- Recorded information
>>
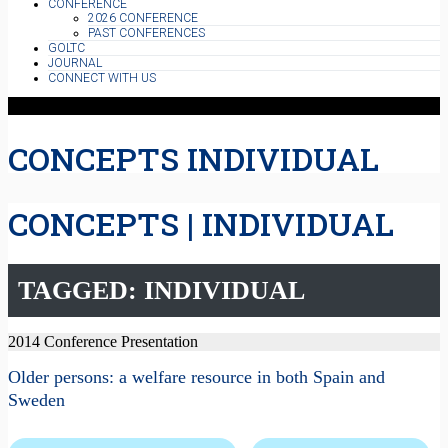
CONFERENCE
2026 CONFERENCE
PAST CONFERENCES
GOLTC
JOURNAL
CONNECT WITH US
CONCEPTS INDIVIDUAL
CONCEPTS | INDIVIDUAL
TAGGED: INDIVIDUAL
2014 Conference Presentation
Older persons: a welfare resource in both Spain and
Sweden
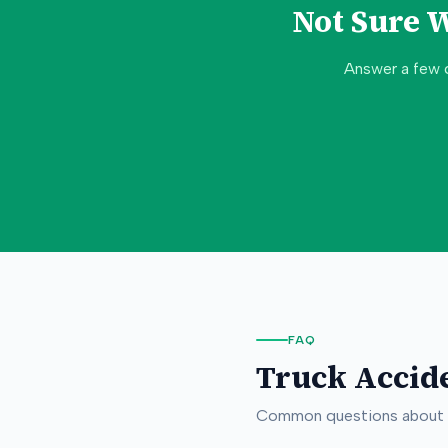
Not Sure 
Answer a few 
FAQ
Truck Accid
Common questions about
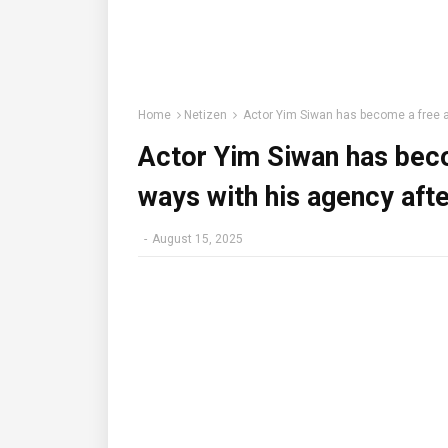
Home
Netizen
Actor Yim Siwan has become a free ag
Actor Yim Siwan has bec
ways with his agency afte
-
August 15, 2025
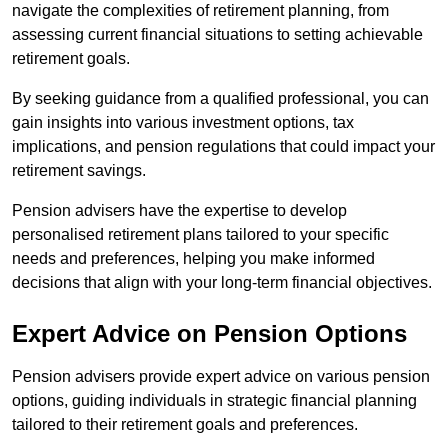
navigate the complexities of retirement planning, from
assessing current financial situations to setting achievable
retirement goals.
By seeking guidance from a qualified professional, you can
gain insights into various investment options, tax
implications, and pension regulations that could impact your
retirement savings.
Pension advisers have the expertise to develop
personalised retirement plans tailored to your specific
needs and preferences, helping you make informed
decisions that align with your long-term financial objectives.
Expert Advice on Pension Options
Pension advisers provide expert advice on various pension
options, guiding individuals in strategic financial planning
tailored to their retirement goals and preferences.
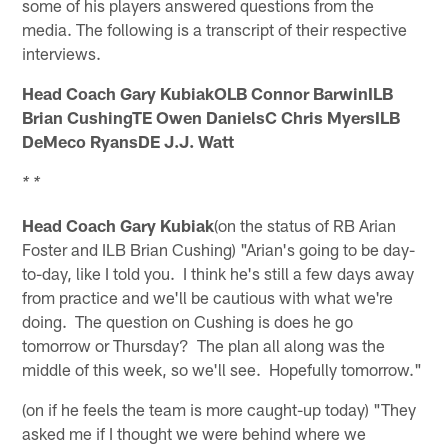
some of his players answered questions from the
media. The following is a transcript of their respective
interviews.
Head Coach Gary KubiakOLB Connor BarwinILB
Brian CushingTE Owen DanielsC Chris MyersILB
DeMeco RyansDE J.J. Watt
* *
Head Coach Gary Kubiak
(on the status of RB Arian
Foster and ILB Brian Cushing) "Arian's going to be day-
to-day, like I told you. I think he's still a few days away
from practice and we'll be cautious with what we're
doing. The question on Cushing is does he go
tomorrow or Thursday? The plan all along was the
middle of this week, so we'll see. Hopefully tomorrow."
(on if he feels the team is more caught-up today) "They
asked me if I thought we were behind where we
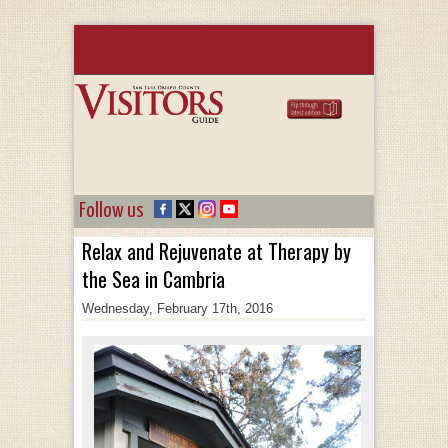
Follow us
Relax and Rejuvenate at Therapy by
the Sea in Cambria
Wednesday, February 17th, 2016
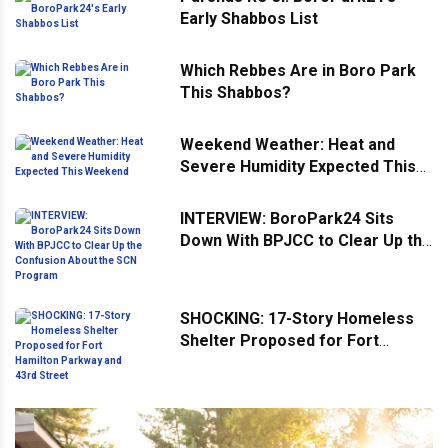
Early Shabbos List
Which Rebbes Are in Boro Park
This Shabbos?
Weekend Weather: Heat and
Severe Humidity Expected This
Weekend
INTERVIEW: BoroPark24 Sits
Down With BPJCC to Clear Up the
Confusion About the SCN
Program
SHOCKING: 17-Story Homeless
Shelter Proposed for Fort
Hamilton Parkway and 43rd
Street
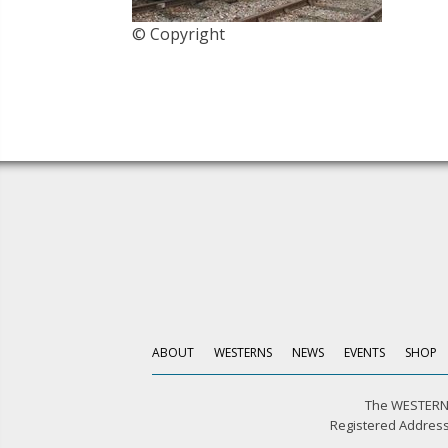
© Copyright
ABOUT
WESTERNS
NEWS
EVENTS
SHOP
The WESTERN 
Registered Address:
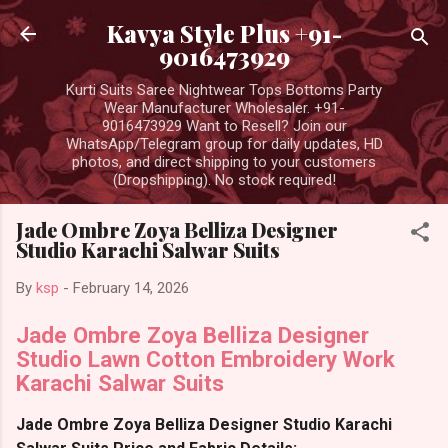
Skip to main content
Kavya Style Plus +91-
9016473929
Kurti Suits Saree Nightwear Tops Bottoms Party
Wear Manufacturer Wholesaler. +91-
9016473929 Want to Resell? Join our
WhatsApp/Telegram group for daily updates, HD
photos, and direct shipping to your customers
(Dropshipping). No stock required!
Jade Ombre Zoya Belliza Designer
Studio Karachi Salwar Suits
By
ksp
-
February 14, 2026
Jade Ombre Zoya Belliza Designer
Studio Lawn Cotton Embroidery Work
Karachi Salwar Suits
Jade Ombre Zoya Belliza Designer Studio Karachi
<<
Above are records; write out the lines from the one with "implications, and pension" down to the one with "doing. The question on Cushing is does he go", exactly, leaving the pictures out.

implications, and pension regulations that could impact your
retirement savings.
Pension advisers have the expertise to develop
personalised retirement plans tailored to your specific
needs and preferences, helping you make informed
decisions that align with your long-term financial objectives.
Expert Advice on Pension Options
Pension advisers provide expert advice on various pension
options, guiding individuals in strategic financial planning
tailored to their retirement goals and preferences.
some of his players answered questions from the
media. The following is a transcript of their respective
interviews.
Head Coach Gary KubiakOLB Connor BarwinILB
Brian CushingTE Owen DanielsC Chris MyersILB
DeMeco RyansDE J.J. Watt
* *
Head Coach Gary Kubiak
(on the status of RB Arian
Foster and ILB Brian Cushing) "Arian's going to be day-
to-day, like I told you. I think he's still a few days away
from practice and we'll be cautious with what we're
doing. The question on Cushing is does he go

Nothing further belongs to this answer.